HOW TO COMPLETE THIS TASK
Task for the records below: copy exactly from the first line on, stopping once the line with "left shoulder: (340, 333)" is copied, and leave out the pictures.

RECORDS SUPPLIED
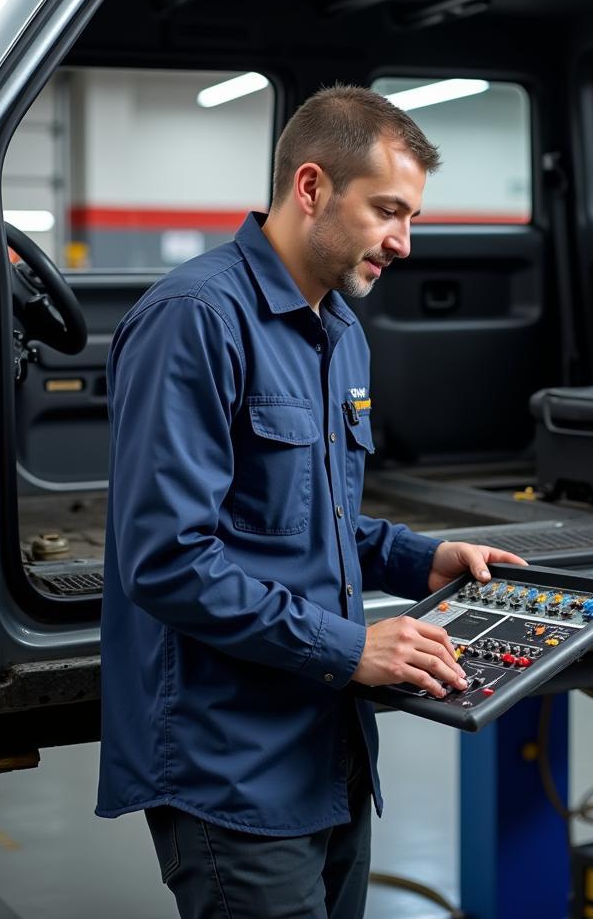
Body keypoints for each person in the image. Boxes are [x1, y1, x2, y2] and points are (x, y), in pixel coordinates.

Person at [96, 84, 526, 919]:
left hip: (329, 752)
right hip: (233, 766)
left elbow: (305, 517)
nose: (403, 243)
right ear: (311, 187)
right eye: (388, 212)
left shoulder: (340, 333)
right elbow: (166, 561)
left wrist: (418, 557)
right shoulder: (195, 319)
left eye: (412, 220)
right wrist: (350, 644)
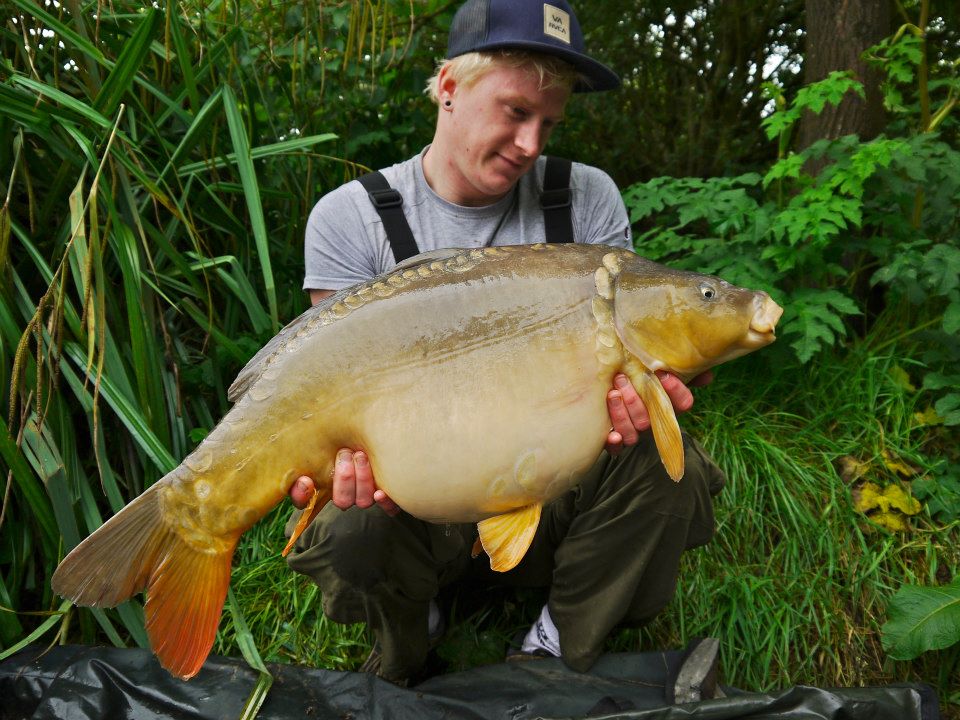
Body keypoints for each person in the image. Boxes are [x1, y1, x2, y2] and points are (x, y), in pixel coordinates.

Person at [284, 0, 726, 685]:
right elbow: (332, 394)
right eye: (516, 112)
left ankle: (555, 646)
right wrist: (354, 463)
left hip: (549, 490)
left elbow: (636, 355)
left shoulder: (585, 199)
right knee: (351, 516)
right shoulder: (352, 219)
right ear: (450, 87)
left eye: (549, 123)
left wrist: (651, 390)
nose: (531, 145)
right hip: (418, 501)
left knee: (667, 462)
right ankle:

OUTPUT BELOW
Body keypoints for each person in the image. Boxes are [x1, y1, x2, y2] and points are (x, y), in pixel coordinates.

Person at [96, 84, 526, 919]:
left hip: (329, 752)
right hip: (233, 766)
left elbow: (305, 517)
nose: (403, 243)
right ear: (311, 187)
right eye: (388, 212)
left shoulder: (340, 333)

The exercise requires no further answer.